Filters – Filters for me have no place in bird photography, they reduce the quality of photos and a lens hood serves the same protective purpose as a U.V. filer. Save money and don’t bother, put it towards something more usefull.
So now you have got all of your equipment, you’ve added all the bits together what next?. Now comes the hard bit, getting the camera set up to get the very most you can get from it. Anybody can buy an expensive camera system, it takes practice to be able to use if effectively. Below are the settings i use for different scenarios and general rules which are worth following.
One quick point i shall make is that i use AV (Nikon - A) mode all the time, this allows you to set the ISO and F value and let the camera chooses the best shutter speed for that situation. There are alot of variables determining what shutter speed it uses and what factors it takes into account to choose the shutter speed which i shall not go into. However there are a few basics to getting the exposure right which i shall discuss below.
Birds in flight:
Aperture value is normally set to f5.6 as this is the minimum apeture of my lens, providing the fastest shutter speed, however on a bright day i may increase this to get all of the wing in focus.
ISO is a very important one, especially when using AV mode. I follow the technique of exposing to the right, whereby you over expose without blowing the highlights and bring it back down in post processing. This reduces visible noise in the photo and allows you to use higher ISO values. So if faced with the situation of using ISO 200 and under exposing the photo and having to bring it back up in post processing (Increasing noise) or using ISO 400 and over exposing, i will always go for ISO 400 and reduce the exposure in post processing. This ultimately gives lower noise even if ISO 200 should give less noise. Therefore a normal ISO value i would leave on my camera is ISO 400.
Exposure compensation needs to be dialled in, if the bird is dark against a bright background you need to compensate for this. This may mean over exposing the background, but the bird will be exposed correctly.
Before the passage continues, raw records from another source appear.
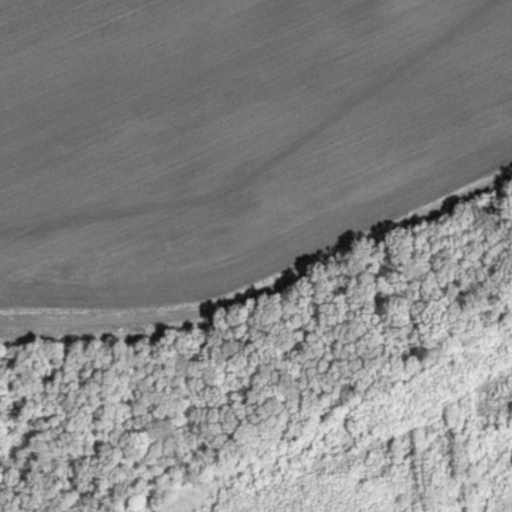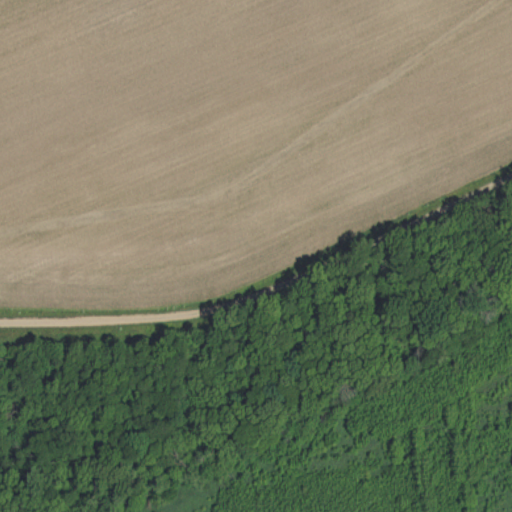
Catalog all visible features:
road: (444, 205)
road: (194, 306)
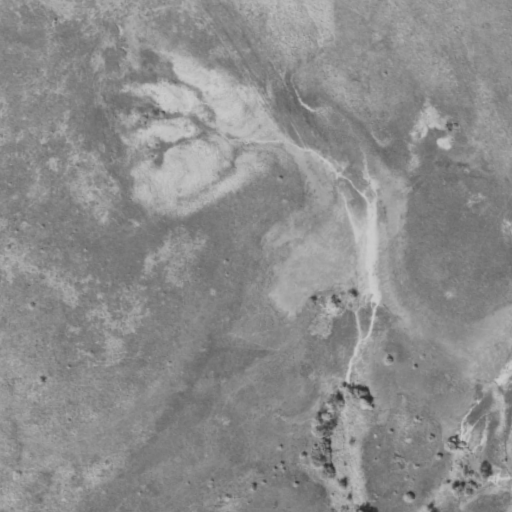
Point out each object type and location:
road: (308, 151)
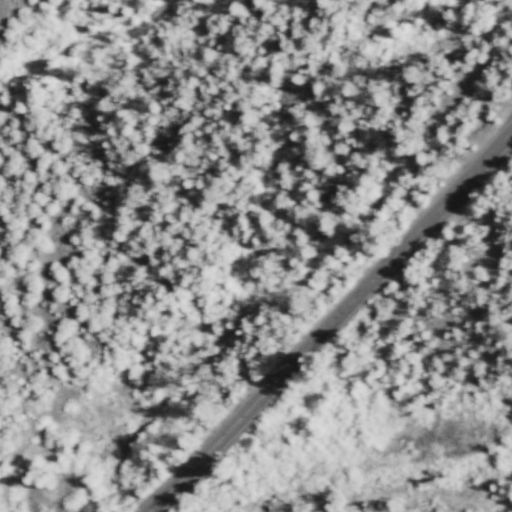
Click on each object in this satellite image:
road: (328, 319)
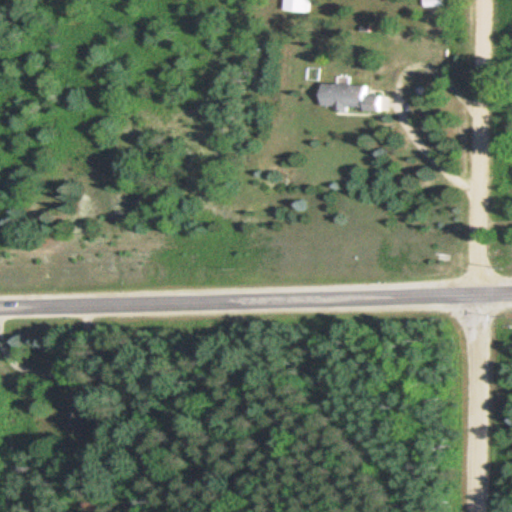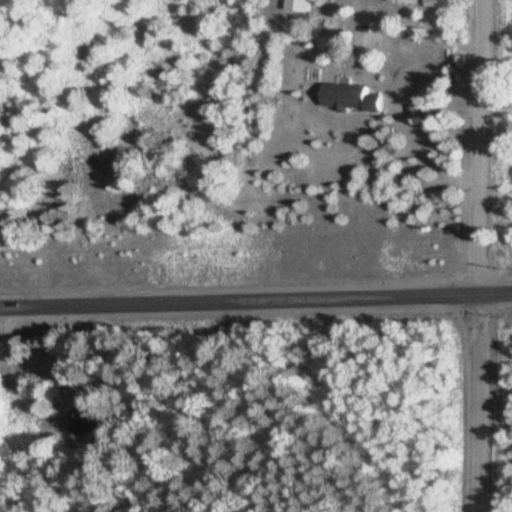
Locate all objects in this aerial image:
building: (435, 2)
building: (300, 5)
building: (352, 97)
road: (480, 147)
road: (361, 298)
road: (105, 305)
road: (476, 403)
building: (81, 420)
This depends on the colour of the bird, if it is a white bird then less exposure compensation is needed (+1/3rd) however if the bird is black against a bright sky you may need to dial in alot of exposure compensation (+2).
I use evaluative metering all the time (Nikon – Matrix metering).
I only shoot in raw for ease of post processing later on.
Auto focus mode is set to AI Servo (Nikon – Continuous focus) for continuous focus whilst the bird is moving.
Drive mode is set to high speed continuous
This is very much the same as above, except you can get away with using a slower shutter speed as the bird is stationary. In AV mode this means you can decrease the ISO or increase the f-stop, which ever you feel you need most.
Bird on the Ground:
For birds on the ground again i use pretty much the same settings above.
There is no need to dial in as much exposure compensation, if any at all as the background is roughly the same exposure as the bird. Of course there are excpetions to the rule, such as black birds on snow.
More important than any of this is to get out there and practice. No one is born a good photographer, it comes with time.